Nos méthodologies

 

 

Risque pays

L’évaluation du niveau global de risque pays repose sur un élément central, la Note Pays structurelle, mesure du risque de transfert et de convertibilité et de qualité de l’environnement des entreprises, qui est déterminée par la combinaison de trois 
analyses :  

L’évaluation des déséquilibres macroéconomiques...


...qui analyse notamment la structure de l’économie, la politique budgétaire et monétaire, l’endettement, le solde extérieur, la stabilité du système bancaire ;

L’évaluation du cadre institutionnel/sociétal de la vie des affaires...


...qui analyse notamment  le cadre réglementaire et légal, le contrôle de la corruption et la relative facilité à faire des affaires ; 

L’évaluation de la stabilité du système politique et l’efficacité du gouvernement...


...qui analyse notamment les mécanismes de transfert de pouvoir et les processus de succession, la concentration des pouvoirs, l’efficacité de la politique, l’indépendance des institutions, la cohésion sociale, les relations internationales.

Les deux premiers éléments constituent des sous-rubriques de la note relative au risque économique attribuée à chaque pays.
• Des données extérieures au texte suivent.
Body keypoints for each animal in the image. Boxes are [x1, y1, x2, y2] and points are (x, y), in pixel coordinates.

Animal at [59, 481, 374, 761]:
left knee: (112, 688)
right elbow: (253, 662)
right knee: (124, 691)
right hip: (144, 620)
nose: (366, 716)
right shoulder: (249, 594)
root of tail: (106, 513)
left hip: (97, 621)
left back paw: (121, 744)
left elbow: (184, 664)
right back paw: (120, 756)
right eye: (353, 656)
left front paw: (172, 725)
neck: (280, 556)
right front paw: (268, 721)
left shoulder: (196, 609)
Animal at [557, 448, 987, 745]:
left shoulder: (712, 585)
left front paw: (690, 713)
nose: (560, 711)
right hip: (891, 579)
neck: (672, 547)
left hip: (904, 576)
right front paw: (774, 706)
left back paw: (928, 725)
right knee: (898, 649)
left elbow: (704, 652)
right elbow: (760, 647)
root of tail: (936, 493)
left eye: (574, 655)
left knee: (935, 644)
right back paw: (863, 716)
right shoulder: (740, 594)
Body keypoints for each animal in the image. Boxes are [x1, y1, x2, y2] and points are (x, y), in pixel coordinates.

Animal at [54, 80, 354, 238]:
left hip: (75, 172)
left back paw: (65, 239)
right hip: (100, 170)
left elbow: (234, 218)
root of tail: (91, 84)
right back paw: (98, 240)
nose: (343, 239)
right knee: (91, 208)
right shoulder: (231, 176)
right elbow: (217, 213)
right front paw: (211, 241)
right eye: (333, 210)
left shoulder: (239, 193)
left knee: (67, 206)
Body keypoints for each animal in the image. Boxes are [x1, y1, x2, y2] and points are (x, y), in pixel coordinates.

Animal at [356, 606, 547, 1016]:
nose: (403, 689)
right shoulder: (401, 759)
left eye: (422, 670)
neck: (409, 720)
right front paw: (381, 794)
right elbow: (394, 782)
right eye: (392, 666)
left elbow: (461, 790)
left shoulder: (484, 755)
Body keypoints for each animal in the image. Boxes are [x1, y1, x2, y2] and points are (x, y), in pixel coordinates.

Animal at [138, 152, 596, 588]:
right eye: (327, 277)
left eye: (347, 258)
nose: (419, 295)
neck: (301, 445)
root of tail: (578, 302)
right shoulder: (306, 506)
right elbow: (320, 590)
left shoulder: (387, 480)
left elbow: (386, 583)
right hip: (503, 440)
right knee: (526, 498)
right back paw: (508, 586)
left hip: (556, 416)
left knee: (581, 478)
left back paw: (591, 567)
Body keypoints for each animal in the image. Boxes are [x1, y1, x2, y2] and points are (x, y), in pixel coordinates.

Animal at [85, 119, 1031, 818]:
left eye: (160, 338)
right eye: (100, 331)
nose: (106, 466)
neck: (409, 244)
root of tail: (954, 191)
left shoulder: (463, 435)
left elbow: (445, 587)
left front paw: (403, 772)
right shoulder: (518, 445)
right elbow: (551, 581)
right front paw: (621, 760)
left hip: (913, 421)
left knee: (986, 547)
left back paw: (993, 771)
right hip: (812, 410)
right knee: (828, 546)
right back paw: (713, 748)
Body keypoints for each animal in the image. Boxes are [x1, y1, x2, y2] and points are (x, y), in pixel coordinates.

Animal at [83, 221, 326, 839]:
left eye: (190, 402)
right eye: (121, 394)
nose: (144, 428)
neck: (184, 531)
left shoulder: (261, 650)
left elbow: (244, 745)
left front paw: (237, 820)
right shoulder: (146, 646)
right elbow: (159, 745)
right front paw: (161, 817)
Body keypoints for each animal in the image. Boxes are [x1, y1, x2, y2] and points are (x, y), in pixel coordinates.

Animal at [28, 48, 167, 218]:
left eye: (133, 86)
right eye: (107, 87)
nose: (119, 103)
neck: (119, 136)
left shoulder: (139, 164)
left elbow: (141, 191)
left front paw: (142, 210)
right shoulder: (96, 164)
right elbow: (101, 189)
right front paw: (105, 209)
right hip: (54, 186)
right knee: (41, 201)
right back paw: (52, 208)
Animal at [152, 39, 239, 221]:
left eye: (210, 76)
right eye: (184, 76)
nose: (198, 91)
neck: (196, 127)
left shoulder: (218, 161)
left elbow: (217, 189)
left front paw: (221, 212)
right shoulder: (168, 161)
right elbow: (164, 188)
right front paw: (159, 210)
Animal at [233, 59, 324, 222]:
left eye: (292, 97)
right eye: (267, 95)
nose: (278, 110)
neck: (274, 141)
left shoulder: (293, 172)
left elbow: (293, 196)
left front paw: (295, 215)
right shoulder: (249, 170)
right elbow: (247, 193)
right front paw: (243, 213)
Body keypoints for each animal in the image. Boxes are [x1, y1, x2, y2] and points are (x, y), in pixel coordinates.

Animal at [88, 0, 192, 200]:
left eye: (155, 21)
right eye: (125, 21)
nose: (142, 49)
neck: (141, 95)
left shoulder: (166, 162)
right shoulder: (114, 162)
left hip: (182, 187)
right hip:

Le troisième élément détermine la note relative au risque politique. Ces notes relatives au risque économique et au risque politique sont ensuite combinées pour donner la Note Pays structurelle, sur une échelle à 6 niveaux (allant de AA à D sur laquelle AA est le risque pays structurel le plus faible et D le risque pays structurel le plus élevé).

Cette Note Pays structurelle est ensuite combinée, pour les 70 plus importantes économies, à un Indicateur d’Alertes à Court Terme, mesure synthétique de vulnérabilité à court terme du pays aux risques de financement (Financial Flows Indicator ou FFI) et de cycle (Cyclical Risk Indicator ou CRI). 

Les quatre grands niveaux globaux de risque pays (faible, modéré, significatif, élevé) résultent du regroupement en 4 classes des différentes combinaisons possibles de la Note Pays structurelle et le cas échéant de l’Indicateur d’Alertes à Court Terme, sur une échelle de risques croissants.

Analyse des défaillances


Le concept de défaillance d’entreprise variant d’un pays à l’autre, il est difficile d’établir des comparaisons internationales. Les différences sont de deux ordres ; tout d’abord, les procédures d’insolvabilité ne revêtent pas la même importance dans tous les pays.

Certains pays privilégient les arrangements à l’amiable (c’est par exemple le cas de l’Espagne et de l’Italie) ; les chiffres des défaillances d’entreprises y sont assez faibles et ne reflètent pas l’ampleur réelle du phénomène. 

Ensuite, si dans certains pays, les faillites d’entreprises individuelles sont incluses dans les chiffres des défaillances d’entreprises, dans d’autres, elles sont classées dans la catégorie des faillites personnelles (c’est notamment le cas aux Etats-Unis), ce qui empêche toute distinction entre les faillites personnelles et les faillites d’entreprises individuelles. Dans ce dernier cas, le nombre de défaillances d’entreprises est largement sous-estimé.

En outre, pour établir le taux de défaillances d’entreprises d’un pays, nous utilisons la définition d’une entreprise telle qu’elle apparaît dans les statistiques nationales en la matière : ainsi, dans le cas des Etats-Unis, il n’est pas tenu compte des entreprises individuelles, dont le nombre est estimé à 17 millions environ. 

Néanmoins, dans la plupart des pays, les faillites d’entreprises individuelles sont incluses dans les défaillances d’entreprises.

Pour remédier à l’hétérogénéité des statistiques et aux particularités nationales, nous prenons en compte l’évolution des défaillances dans le temps plutôt que leur nombre absolu. Ainsi, pour chaque pays, nous avons calculé un indice des défaillances, en retenant l’an 2000 comme base 100. 

Ensuite, nous avons établi un Indice Global des Défaillances (IGD), qui représente la somme pondérée des indices nationaux. Chaque pays y est pondéré en fonction de sa contribution au PIB total (à taux de change courants) des pays étudiés.